八王子市内高齢者の新型コロナウイルスワクチン1回目接種率が6月10日現在、6割を超え、全国平均約3割を大きく上回っている。市立小中学校体育館など、接種会場を増やし、医療従事者らの人員を集団接種に集約したことが奏功しているようだ。
「スピード最優先に」
八王子市内1回目の高齢者ワクチン接種人数はは、10万5299人で接種率は66・1パーセント(6月10日現在)。国が公表する全国の同接種率は、29・06パーセント(同)。市の1回目接種人数は都内で最も多い。
都内自治体の多くが診療所などによる個別接種と集団接種を併用する中、市は集団接種のみで進めている。温度管理や配送が難しいワクチンをロスなく使える集団接種の一方、患者の基礎疾患や体調などを知るかかりつけ医の個別接種は、接種を受ける市民の不安が少ないとされている。
八王子市医師会の石塚太一会長は「かかりつけ医での接種を希望する声があることは重々承知している。だが、今回重視しているのは接種のスピード」と強調する。
市は現在、平日は商業施設など6施設、日曜日は市内小中学校の体育館約30校で集団接種を実施する。平日は1会場600回分、日曜日は1会場1000回分の予約枠を設けている。
一方、インフルエンザなどの予防接種を行う診療所は市内で約140カ所ある。通常診療と並行して接種できるのは「1医院、1日20人が限度」。想定する個別接種の接種人数は、体育館接種3会場分となる。
石塚会長は「それなら人員を集団接種に集約したほうが圧倒的に早い。一刻も早く集団免疫を得て、生活の制限を受ける現状を脱すことが最優先」と話す。
市は、接種会場に配置する医療従事者を市医師会のほか、民間業者に依頼している。会場の導線や人数のシミュレーションなど、市医師会と昨秋から話し合いを進めてきたという。
市担当者は「集団に固執するのではなく、途中で方向修正もある。とにかくスピード感を持ち対応していく」と話す。
近隣市の状況は
八王子市に隣接する多摩市は、市内3カ所での集団接種を先行し、個別接種についても今後実施していく予定だという。
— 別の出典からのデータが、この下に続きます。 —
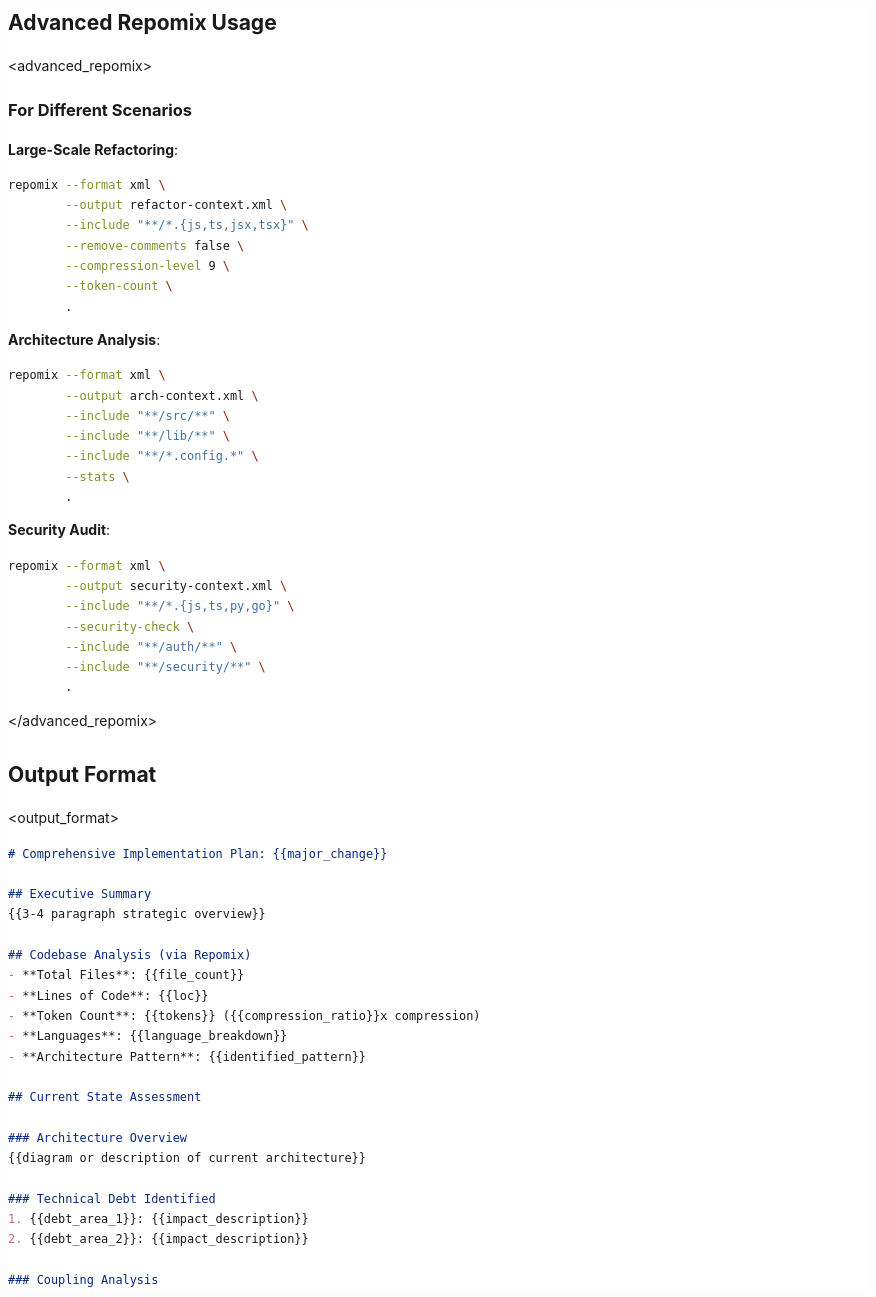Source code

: ## Advanced Repomix Usage

<advanced_repomix>
### For Different Scenarios

**Large-Scale Refactoring**:
```bash
repomix --format xml \
        --output refactor-context.xml \
        --include "**/*.{js,ts,jsx,tsx}" \
        --remove-comments false \
        --compression-level 9 \
        --token-count \
        .
```

**Architecture Analysis**:
```bash
repomix --format xml \
        --output arch-context.xml \
        --include "**/src/**" \
        --include "**/lib/**" \
        --include "**/*.config.*" \
        --stats \
        .
```

**Security Audit**:
```bash
repomix --format xml \
        --output security-context.xml \
        --include "**/*.{js,ts,py,go}" \
        --security-check \
        --include "**/auth/**" \
        --include "**/security/**" \
        .
```
</advanced_repomix>

## Output Format

<output_format>
```markdown
# Comprehensive Implementation Plan: {{major_change}}

## Executive Summary
{{3-4 paragraph strategic overview}}

## Codebase Analysis (via Repomix)
- **Total Files**: {{file_count}}
- **Lines of Code**: {{loc}}
- **Token Count**: {{tokens}} ({{compression_ratio}}x compression)
- **Languages**: {{language_breakdown}}
- **Architecture Pattern**: {{identified_pattern}}

## Current State Assessment

### Architecture Overview
{{diagram or description of current architecture}}

### Technical Debt Identified
1. {{debt_area_1}}: {{impact_description}}
2. {{debt_area_2}}: {{impact_description}}

### Coupling Analysis
```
同市高齢者の1回目接種人数は10日現在、2万646人、接種率は5割を超えている。市医師会の田村豊会長は「患者などから個別接種を望む声が多い。今のところ市内30、40カ所を想定している」と話す。
また、町田市は個別接種をメインに、集団接種を併用する。6月1日現在、個別接種できる医療機関は131カ所。集団接種は最大10カ所で行っている。同市担当者は「集団接種は医療従事者の確保が難しい面もある」という。9日現在、同市高齢者の1回目接種人数は約3万1000人、接種率は3割弱となる。